At 10:28 AM, Blogger PWH said...

It is amazing that consuming this much alcohol does not harm them. Since it would harm other mammals I am wondering who these malaysian mammals predators are? If the alcohol is their main food source would that end of hurting their predators? Or is it possible that they do not have that many predators because of this?

-Tara Quist

At 11:19 AM, Blogger PWH said...

This is an interesting topic. It's unbelievable that these little animals can maintain so much alcohol. I wonder what is exactly responsible for allowing this large amount of alcohol intake to not affect these little animals.

Chantal Gomes

At 5:27 PM, Anonymous Anonymous said...

"Because the species is considered similar to the ancient ancestors of all primates, its 55-million-year bender suggests that our own taste for alcohol might predate the known advent of brewing some 9,000 years ago." Quoted from the same article.

Alcoholism is a part of evolution? Perhaps studying the addicting affects of alcohol on other primates would shine some light on the evolutionary significance of alcohol abuse or addictions in general.

Jordan Grinstein

At 7:59 PM, Anonymous Anonymous said...

Interesting and pretty entertaining. This is not the bats main source of nutrients is it?

Ericka Adey

At 10:37 PM, Anonymous Anonymous said...

Very interesting article. How do the bats process the huge amount of alcohol? Do they just have an incredibly high level of enzymes or does their body function differently from other mammals?

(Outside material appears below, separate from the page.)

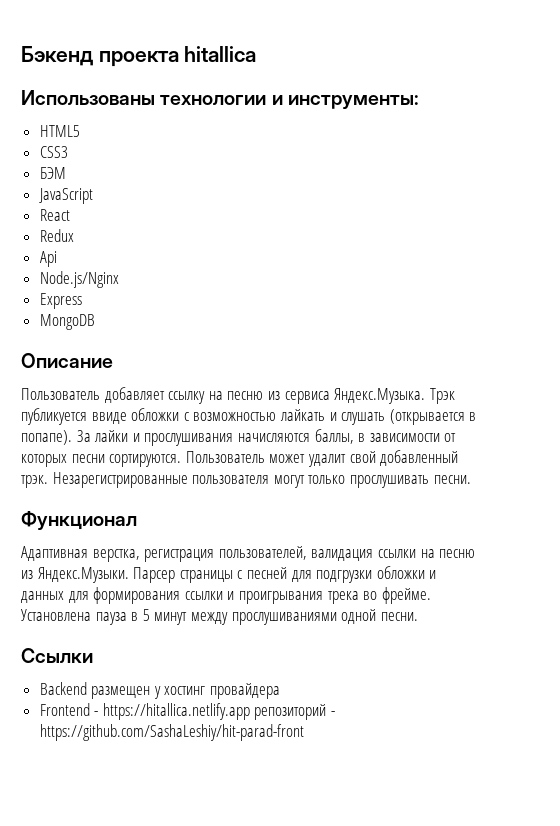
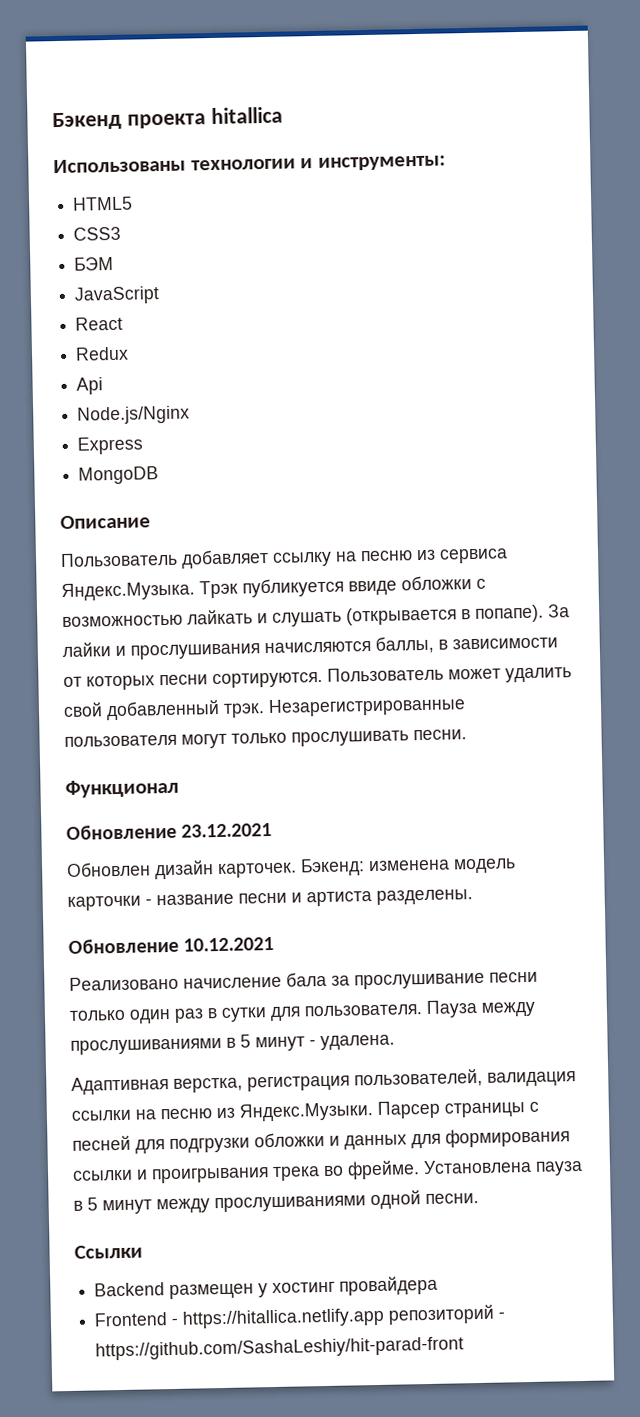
[307,454,346,467] удалит -> [505,667,572,683] удалить
(137, 520) none -> [66,822,273,840] [66,858,516,880] [67,889,473,911] [68,936,275,954] [69,971,538,991] [69,999,536,1024] [70,1034,395,1055] // Обновление 23.12.2021 // Обновлен дизайн карточек. Бэкенд: изменена модель карточки - название песни и артиста разделены. // Обновление 10.12.2021 // Реализовано начисление бала за прослушивание песни только один раз в сутки для пользователя. Пауза между прослушиваниями в 5 минут - удалена.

Is it their main source of food?

Hanbing Guo

At 10:42 PM, Anonymous Anonymous said...

I wondering how their bodies process this "alcohol"? Does it affect their liver or brain in any way?
Do you think that because they drink so much, their bodies have evolutionized to survive with high levels of alcohol?
This is very interesting because most people tend to assume that humans are the most "complex" organisms, but here is an organism that can drink large amounts of alcohol and not be affected.
The body of humans on the other hand, get all out of sync with the smallest amount of alcohol.

Brena Sena

At 10:56 PM, Anonymous Anonymous said...

Not only do I find it find it interesting that a flower/fruits produce that much alcohol content, but that fact that there tiny Malaysian mammals can intake that much alcohol and not get “drunk.” Just wondering if they have tested long enough to see how much of these fruits do these tiny mammals have to eat in order for them to get drunk. Infect do they ever get alcohol poisoning or are the saseptable to alcohol poisoning.

Tenzing Y. Dundutsang

At 11:31 PM, Anonymous Anonymous said...

This is definitely an unusual topic! What I'd like to know here is what part of their body processes the alcohol and how does it affect them? In humans, we use our liver to process the amount of alcohol in our blood but it is considered a toxin that gets us drunk. For this animal, their bodies have clearly adapted to taking in this much alcohol. Maybe the alcohol to their bodies is like water to ours.

Posted by Sarah Moltzen

At 11:53 PM, Anonymous Anonymous said...

I had to read over this one a few times. but this is a very interesting article. however if it is there native food source i could imagine they would be used to it. but us humans are only brewing it for a evolutionary short time.